_WHAT IS REQUIRED_. The listing is to be transcribed in full, with its images left out.

_RECORDS FOR THE TASK_.
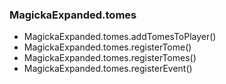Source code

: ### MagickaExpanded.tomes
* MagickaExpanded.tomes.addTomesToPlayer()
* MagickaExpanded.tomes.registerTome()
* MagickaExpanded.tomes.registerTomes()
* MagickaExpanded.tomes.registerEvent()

_OUTPUT FOR THIS TASK_.
Source code

: ### MagickaExpanded.tomes
* MagickaExpanded.tomes.addTomesToPlayer()
* MagickaExpanded.tomes.registerTome()
* MagickaExpanded.tomes.registerTomes()
* MagickaExpanded.tomes.registerEvent()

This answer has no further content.